I'm hugely impressed by all of the many spots that members have mentioned in this thread - please keep them coming!
Here's a few more from me to add to those that I highlighted in my original post.
There's a couple of star appearances in the brilliant 1963 movie
The Spy Who Came in from the Cold. First up, there's RM2211, which appears on the 6A to Waterloo:
You can see a GIF of its appearance
here.
In the same film, RM2200 appears on the 207A to Whitehall:
A GIF of that bus's appearance is
here.
In the 1979 remake of
The Lady Vanished (which is set in 1939, weeks before the beginning of World War II), a couple of unidentified buses (or, more likely, the same bus with different blinds) can be seen. The 12 to Whitehall:
...and the 54 to Whitehall:
In the film, the protagonists must get to Whitehall to deliver an important message, which is presumably why the buses were shown with Whitehall blinds. But has 'Whitehall' ever actually been used as a terminating point on bus blinds? And if so, did they have a qualifying point as shown here?
Alas, it's impossible to see exactly what's printed on the blinds as the buses are only seen out of focus in the background.

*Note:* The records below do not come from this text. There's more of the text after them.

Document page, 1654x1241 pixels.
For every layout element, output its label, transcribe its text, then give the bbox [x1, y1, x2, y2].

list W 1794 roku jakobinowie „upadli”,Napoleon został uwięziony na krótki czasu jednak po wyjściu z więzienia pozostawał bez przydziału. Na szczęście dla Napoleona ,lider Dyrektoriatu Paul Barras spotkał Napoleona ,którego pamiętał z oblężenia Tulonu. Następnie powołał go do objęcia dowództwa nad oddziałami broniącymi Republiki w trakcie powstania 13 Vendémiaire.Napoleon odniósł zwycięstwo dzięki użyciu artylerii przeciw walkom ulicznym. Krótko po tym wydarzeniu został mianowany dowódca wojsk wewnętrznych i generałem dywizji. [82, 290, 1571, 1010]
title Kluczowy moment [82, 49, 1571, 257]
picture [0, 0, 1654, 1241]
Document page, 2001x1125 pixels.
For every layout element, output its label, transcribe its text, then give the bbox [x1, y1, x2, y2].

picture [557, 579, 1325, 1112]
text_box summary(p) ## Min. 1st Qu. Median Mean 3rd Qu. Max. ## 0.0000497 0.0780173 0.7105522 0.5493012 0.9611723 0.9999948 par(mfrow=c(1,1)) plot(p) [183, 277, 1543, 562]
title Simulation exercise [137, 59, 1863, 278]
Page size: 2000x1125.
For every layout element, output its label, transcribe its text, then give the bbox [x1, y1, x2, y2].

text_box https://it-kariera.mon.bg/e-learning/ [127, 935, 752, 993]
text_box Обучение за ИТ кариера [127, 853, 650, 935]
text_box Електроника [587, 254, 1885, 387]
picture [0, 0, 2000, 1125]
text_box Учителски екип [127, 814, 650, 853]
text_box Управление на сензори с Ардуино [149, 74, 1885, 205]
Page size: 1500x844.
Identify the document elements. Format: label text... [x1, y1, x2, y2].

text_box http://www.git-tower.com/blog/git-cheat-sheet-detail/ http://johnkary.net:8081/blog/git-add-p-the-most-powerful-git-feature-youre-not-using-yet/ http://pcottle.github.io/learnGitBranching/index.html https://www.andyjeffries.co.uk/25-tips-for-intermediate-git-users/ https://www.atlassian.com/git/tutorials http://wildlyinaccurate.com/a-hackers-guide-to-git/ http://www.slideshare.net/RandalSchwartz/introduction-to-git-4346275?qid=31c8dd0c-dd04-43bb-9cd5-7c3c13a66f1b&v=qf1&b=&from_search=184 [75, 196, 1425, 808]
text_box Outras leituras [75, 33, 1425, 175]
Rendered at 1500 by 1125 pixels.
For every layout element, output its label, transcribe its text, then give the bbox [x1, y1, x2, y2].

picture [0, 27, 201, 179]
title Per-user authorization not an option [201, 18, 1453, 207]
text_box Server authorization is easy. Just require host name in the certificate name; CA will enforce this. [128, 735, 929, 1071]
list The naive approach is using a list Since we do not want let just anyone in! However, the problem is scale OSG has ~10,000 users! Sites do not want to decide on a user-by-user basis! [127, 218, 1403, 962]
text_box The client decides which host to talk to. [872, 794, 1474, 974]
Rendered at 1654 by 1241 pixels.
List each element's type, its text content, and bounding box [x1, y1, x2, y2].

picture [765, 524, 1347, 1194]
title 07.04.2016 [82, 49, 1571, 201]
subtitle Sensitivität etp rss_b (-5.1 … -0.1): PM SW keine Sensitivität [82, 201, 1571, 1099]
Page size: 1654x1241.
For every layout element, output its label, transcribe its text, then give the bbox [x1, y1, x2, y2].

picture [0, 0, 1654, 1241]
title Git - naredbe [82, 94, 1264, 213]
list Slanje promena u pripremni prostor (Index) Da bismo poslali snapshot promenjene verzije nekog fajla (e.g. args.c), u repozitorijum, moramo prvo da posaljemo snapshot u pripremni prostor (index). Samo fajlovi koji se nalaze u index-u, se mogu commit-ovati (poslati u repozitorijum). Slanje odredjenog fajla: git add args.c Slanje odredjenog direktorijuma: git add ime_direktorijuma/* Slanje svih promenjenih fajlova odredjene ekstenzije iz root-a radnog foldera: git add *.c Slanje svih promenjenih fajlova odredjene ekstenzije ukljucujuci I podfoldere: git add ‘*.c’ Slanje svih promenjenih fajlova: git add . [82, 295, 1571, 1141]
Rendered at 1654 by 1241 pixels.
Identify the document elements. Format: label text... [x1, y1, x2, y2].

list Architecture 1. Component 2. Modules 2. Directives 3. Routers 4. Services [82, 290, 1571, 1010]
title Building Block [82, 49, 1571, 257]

In the 2013 BBC production
The Great Train Robbery, a single Routemaster appears in multiple scenes. First, in the opening title sequence of the first episode (featuring the gloriously contemporaneous sight of a conductor on the rear platform smoking a cigarette!):
A GIF of this blink-and-you'll-miss-it scene is available
here. Despite supposedly being set in London, the scene was quite obviously not recorded here - note the bus shelter and stop in the background!
The same bus appears in the second and final episode as the 53 to Piccadilly...
...including a completely pointless (from a narrative perspective) close-up of the side number-blind:
The same episode also includes something of an anachronism - despite being set in 1963, you might just be able to spot a blurry Enviro 400 visible through the rear window
in this scene!
Fast-forward a few decades, and you may have seen VW1189 make an appearance in ITV's
Heathrow: World's Busiest Airport while in service on the 105:
...alongside Metroline's VP48 on the 140 in the background:
Not so much a London bus, but a London bus
stop making an appearance in
Red Dwarf: Back to Earth...
...at the fictional 'Stelworth Heath', heading towards 'Lumpton Bus Station'.
And finally, this is most definitely not a London bus, but it surely deserves mention as perhaps the wildest bus ever seen on the silver screen:
It's from the 1976 spoof disaster movie
The Big Bus - a wonderfully silly film with a surprisingly star-studded cast. The large glass window at the front-right of the bus is where the onboard bar-lounge is located; the large glass upper deck dome structure towards the rear is where the swimming pool is situated; and
this GIF will give you a better look at the nuclear reactor that powers it (!!).